Чрезвычайно искусен он был на изобретение новых выходок, которые делали необходимым самый суровый надзор над ним. То он внезапно вставал в карете в полный рост и наполовину высовывался наружу, то в мгновение ока забрасывал ноги на фартук, то, стоя на коленях, клал голову на сиденье. Одним словом, то одно, то другое. Но в целом он был достаточно послушен и не сопротивлялся, когда его удерживали от опрометчивых движений.

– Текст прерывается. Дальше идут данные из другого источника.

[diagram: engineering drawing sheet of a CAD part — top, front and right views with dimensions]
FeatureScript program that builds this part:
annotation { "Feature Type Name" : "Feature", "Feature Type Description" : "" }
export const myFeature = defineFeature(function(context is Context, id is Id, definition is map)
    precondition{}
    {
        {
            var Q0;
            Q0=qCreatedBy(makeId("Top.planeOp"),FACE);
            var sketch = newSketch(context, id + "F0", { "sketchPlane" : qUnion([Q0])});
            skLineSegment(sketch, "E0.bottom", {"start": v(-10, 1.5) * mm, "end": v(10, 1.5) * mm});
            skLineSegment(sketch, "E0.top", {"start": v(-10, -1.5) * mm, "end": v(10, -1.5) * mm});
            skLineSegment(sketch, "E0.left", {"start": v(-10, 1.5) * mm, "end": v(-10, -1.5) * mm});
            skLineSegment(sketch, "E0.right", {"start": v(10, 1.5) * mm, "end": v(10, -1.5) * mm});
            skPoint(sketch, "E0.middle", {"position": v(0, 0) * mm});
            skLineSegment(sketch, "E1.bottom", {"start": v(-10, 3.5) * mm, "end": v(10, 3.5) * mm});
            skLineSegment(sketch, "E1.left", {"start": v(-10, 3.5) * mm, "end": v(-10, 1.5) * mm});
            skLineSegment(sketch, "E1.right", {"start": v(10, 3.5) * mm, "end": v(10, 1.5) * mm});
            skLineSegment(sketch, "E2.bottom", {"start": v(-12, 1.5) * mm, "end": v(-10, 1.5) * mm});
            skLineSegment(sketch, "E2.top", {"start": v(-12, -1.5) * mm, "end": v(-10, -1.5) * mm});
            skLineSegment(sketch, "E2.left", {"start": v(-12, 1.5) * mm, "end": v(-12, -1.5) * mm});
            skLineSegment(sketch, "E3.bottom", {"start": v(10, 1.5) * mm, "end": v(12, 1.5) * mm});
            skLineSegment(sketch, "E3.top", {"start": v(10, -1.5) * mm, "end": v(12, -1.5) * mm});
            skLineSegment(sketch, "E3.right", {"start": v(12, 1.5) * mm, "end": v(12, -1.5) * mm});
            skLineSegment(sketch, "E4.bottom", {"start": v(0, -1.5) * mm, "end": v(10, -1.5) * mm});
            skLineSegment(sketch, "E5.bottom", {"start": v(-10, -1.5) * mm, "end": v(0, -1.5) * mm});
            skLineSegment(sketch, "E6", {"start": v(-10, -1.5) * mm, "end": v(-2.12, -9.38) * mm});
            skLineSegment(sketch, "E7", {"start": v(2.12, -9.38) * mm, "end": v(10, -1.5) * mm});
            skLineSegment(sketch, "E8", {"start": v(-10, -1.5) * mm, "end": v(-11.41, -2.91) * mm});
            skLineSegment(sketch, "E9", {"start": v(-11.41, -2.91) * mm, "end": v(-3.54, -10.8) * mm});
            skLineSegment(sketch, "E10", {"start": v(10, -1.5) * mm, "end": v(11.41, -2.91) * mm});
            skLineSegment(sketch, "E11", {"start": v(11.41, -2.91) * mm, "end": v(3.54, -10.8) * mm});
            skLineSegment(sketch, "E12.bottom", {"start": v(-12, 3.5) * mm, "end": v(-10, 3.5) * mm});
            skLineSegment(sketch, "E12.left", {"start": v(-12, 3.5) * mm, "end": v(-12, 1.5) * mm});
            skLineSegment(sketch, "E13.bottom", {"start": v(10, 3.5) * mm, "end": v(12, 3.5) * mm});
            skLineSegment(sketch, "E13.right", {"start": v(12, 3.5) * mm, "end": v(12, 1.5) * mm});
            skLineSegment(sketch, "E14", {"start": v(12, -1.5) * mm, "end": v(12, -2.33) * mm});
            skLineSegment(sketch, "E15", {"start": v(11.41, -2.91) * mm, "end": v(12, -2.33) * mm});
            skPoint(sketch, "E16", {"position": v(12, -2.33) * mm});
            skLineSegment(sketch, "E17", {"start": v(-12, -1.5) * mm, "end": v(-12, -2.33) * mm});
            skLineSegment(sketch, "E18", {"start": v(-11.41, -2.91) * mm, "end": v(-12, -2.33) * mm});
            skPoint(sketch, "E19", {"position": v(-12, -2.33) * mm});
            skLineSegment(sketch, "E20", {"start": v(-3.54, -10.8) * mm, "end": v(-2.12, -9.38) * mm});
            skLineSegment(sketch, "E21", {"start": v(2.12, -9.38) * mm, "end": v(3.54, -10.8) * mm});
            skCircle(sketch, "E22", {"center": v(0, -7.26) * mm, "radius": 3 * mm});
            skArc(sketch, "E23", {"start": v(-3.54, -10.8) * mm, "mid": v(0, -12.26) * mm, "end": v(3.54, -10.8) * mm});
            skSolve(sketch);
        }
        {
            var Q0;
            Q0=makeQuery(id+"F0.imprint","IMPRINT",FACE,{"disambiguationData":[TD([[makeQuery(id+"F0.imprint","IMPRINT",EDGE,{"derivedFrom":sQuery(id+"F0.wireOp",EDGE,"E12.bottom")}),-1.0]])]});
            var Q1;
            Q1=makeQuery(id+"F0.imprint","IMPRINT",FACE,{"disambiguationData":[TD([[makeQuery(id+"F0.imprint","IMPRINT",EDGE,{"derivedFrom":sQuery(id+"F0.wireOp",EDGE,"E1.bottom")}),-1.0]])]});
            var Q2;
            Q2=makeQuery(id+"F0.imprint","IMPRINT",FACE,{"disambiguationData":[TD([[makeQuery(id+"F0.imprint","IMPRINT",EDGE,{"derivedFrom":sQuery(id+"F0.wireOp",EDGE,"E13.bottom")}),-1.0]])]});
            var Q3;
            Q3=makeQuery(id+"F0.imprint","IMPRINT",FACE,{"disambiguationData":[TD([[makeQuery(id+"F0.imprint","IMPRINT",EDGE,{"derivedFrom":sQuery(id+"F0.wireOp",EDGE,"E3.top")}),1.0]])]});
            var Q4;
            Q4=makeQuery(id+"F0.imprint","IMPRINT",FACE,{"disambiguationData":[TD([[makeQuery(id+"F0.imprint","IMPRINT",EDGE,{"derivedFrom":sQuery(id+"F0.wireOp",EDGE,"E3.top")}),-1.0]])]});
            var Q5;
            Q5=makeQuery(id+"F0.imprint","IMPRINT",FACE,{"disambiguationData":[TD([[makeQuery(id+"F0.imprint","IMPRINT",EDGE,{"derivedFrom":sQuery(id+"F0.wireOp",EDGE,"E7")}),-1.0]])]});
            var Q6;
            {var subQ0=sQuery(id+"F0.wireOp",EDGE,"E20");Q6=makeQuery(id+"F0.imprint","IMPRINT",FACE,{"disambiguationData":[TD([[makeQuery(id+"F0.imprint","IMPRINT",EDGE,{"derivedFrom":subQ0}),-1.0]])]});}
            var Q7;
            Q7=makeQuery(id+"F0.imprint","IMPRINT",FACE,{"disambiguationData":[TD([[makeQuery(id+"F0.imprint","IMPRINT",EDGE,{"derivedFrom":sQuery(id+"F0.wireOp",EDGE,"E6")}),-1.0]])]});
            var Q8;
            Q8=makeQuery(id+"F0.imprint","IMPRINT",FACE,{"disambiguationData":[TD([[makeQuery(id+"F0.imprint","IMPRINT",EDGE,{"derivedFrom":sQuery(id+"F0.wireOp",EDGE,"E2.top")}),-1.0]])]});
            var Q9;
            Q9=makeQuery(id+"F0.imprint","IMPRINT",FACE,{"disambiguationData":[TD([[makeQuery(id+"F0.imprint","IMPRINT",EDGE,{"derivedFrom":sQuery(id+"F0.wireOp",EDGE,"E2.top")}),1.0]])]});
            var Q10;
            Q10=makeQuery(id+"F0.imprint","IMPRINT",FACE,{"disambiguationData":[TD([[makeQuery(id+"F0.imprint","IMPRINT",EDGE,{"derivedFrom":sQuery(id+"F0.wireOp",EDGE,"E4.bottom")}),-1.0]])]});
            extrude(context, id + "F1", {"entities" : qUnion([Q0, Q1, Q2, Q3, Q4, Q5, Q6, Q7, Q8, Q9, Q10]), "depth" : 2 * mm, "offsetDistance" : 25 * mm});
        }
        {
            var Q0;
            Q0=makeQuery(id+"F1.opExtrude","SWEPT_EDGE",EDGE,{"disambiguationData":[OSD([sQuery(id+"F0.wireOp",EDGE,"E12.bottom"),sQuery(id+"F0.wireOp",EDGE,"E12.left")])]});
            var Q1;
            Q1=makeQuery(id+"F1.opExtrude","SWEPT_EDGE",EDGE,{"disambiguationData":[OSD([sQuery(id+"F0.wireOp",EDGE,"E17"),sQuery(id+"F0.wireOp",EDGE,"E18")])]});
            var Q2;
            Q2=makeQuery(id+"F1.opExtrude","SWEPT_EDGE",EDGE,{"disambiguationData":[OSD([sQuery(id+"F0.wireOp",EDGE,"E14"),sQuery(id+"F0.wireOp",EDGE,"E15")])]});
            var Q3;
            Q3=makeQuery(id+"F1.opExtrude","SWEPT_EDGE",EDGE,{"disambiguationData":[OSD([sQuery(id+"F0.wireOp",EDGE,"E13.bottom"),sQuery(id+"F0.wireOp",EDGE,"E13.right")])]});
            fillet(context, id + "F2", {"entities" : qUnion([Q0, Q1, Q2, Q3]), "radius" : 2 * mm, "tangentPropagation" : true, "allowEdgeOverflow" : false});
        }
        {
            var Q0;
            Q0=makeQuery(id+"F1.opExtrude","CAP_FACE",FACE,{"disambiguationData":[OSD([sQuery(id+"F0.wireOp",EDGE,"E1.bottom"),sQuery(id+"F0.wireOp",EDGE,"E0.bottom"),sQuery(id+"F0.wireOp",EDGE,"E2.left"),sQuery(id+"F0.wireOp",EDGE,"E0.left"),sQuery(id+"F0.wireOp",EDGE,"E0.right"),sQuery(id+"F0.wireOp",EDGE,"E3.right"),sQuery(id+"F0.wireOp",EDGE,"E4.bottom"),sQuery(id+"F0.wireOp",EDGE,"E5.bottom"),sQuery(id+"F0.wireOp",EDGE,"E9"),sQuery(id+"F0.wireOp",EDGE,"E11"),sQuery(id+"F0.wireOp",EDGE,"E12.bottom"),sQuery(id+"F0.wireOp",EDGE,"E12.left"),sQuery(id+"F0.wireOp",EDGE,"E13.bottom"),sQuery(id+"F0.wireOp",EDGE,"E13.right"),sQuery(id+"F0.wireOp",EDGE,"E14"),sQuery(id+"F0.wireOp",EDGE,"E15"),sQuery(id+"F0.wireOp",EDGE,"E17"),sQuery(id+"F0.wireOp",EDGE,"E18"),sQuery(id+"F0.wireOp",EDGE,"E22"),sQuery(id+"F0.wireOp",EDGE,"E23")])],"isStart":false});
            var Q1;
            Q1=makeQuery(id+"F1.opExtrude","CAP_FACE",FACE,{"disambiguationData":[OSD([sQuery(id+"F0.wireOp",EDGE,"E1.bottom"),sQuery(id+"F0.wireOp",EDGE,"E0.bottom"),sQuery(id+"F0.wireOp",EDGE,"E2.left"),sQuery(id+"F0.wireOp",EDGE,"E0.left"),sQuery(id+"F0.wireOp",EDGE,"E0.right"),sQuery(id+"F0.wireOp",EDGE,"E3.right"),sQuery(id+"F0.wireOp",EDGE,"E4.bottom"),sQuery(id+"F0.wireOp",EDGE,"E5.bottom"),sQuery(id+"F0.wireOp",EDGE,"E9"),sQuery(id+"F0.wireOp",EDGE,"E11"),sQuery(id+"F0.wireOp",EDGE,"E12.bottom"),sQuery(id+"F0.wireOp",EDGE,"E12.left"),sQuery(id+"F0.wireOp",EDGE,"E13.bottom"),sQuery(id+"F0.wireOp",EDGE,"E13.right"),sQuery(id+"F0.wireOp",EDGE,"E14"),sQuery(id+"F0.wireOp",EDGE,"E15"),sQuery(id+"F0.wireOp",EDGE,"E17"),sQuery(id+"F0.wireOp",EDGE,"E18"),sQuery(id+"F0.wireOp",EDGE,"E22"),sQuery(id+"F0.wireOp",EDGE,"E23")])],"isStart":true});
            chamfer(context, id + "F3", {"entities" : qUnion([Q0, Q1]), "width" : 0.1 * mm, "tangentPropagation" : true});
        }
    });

Хотя больной подвергался самому нежному обращению и каждое мелкое желание свое незамедлительно видел исполненным, но он все равно отчетливо чувствовал, что одновременно с этим его держат в определенном принуждении.
Как бы в ответ на это он часто повторял: «Несчастны те, кому много позволено» — и, бросив на меня взгляд, переделывал фразу: «Несчастны те, кому позволено все». <…>
Вначале погода необычайно благоприятствовала нашей поездке. Дорога проходила через чарующие местности Богемии и Моравии. Вид ясного синего неба, разнообразнейшей череды долин и холмов, утопающих в чудной зелени, ощутимо влиял на душевное состояние больного и пробуждал в нем поэтические настроения, которые находили иногда поразительное выражение. Однажды он заговорил по-итальянски с самим собой, не то прозой, не то короткими рифмованными стихами, но совершенно бессвязно, и сказал среди прочего кротким, трогательным голосом и с выражением страстной тоски в лице, не сводя глаз с неба: «О родина Данте, родина Ариосто, родина Тассо! О, дорогая моя родина!» Последние слова он произнес с таким благороднейшим выражением чувства собственного достоинства, что я был потрясен до глубины души. Тоска и скука по отношению к жизни обычно сопровождали такие его настроения; казалось, он чувствует, что в этом мире нет ничего, на что он мог бы надеяться.